Her divorce was very expensive, she told me. I noticed the mole painted on her cheekbone. It cost four hundred dollars, she said, and her husband four hundred, too, and besides that, she had to give him almost all the furniture, this vanished husband who was an eyeglasses salesman and had to travel a lot. She makes a little gesture of resignation.
Her daughter sits beside her, attentive, composed. She’s eight years old and already as marvelously slow of movement as her mother. Quite a pretty child. She eats with a fork that is too big for her. She glances up at Claude from time to time.
Dean has a healthy appetite, but after the second glass of wine there’s a tendency for things to fall from his fork. He casually eats them right from the tablecloth. We’re having quenelles made from river pike, quenelles de brochet. He keeps asking me what they’re called.

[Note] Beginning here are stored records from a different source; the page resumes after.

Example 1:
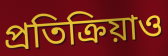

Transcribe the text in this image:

প্রতিক্রিয়াও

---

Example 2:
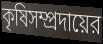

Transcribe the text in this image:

কৃষিসম্প্রদায়ের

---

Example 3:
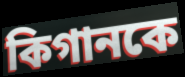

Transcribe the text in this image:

কিগানকে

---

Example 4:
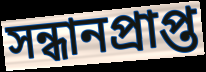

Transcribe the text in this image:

সন্ধানপ্রাপ্ত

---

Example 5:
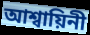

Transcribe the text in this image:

আশ্বায়িনী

His French is better already. Of course, the waiter pretends not to understand him. Dean doesn’t care.
“They’re all like that,” he says. “Quenelles. Is that right? What did you tell me?”

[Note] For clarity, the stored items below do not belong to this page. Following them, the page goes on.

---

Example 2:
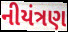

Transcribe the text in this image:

નીયંત્રણ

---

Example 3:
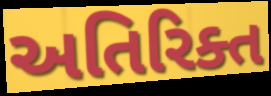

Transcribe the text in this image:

અતિરિક્ત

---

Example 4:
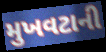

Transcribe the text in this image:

મુખવટાની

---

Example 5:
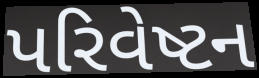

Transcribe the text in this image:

પરિવેષ્ટનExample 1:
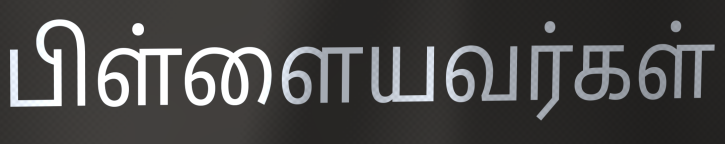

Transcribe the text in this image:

பிள்ளையவர்கள்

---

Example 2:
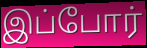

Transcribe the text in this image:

இப்போர்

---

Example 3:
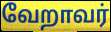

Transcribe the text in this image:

வேறாவர்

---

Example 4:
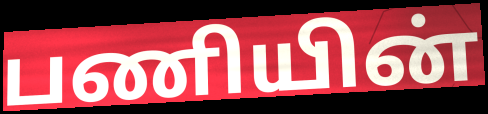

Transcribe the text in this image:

பணியின்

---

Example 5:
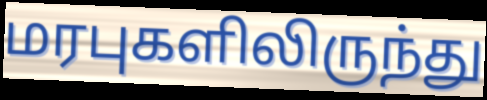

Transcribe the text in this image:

மரபுகளிலிருந்துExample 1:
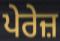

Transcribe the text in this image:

ਪੇਰੇਜ਼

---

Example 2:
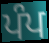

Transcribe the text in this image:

ਪੰਪ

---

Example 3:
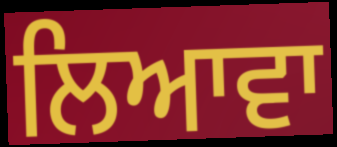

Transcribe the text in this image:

Long, unhurried hours of evening, the car parked outside where light from the entrance falls on it, people pausing to look, the winter coming on. Plates being silently removed, the taste of foods lingering. The immortal procession of a French meal. We’ve finished the wine. Dean is pouring Perrier water into his glass. He’s thirsty as a horse, he says.
“They always tell you drink wine to be safe.”

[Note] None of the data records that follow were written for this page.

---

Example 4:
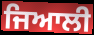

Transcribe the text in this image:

ਜਿਆਲੀ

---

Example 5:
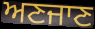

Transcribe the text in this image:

ਅਣਜਾਣ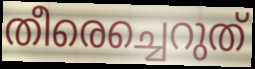
തീരെച്ചെറുത്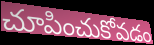
చూపించుకోవడంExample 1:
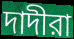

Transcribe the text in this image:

দাদীরা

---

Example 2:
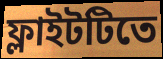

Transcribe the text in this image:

ফ্লাইটটিতে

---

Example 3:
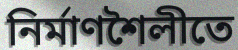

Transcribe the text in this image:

নির্মাণশৈলীতে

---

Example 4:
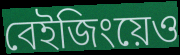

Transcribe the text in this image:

বেইজিংয়েও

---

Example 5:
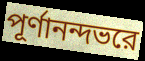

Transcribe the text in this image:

পূর্ণানন্দভরে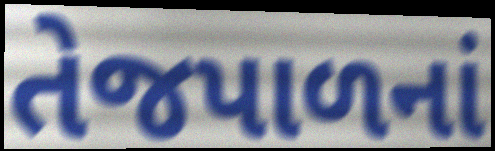
તેજપાળનાં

“Yes, but I drink the water.”
“Everywhere, so do I,” he says. “You know where the cleanest water in the world is?”
“No.”
“The Yale swimming pool,” he says. His voice is fading. “Anyway, that’s what they always told us.”
“When did you get out of Yale?”
“I didn’t,” he says. “I quit.”
“Oh.”
He describes it casually, without stooping to explain, but the authority of the act overwhelms me. If I had been an underclassman he would have become my hero, the rebel who, if I had only had the courage, I might have also become. Instead I did everything properly. I had good marks. I took care of my books. My clothes were right. Now, looking at him, I am convinced of all I missed. I am envious. Somehow his life seems more truthful than mine, stronger, even able to draw mine to it like the pull of a dark star.
He quit. It was too easy for him, his sister told me, and so he refused it. He had always been extraordinary in math. He had a scholarship. He knew he was exceptional. Once he took the anthropology final when he hadn’t taken the course. He wrote that at the top of the page. His paper was so brilliant the professor fell in love with him. Dean was disappointed, of course. It only proved how ridiculous everything was. He’d already been given a leave in his freshman year, now he took another. He went to see a psychiatrist. He lived with various friends in New York and began to develop a style. It lasted a whole year, but the university was very understanding. Finally he went back and did another year, but in the end he quit altogether. Then he began educating himself.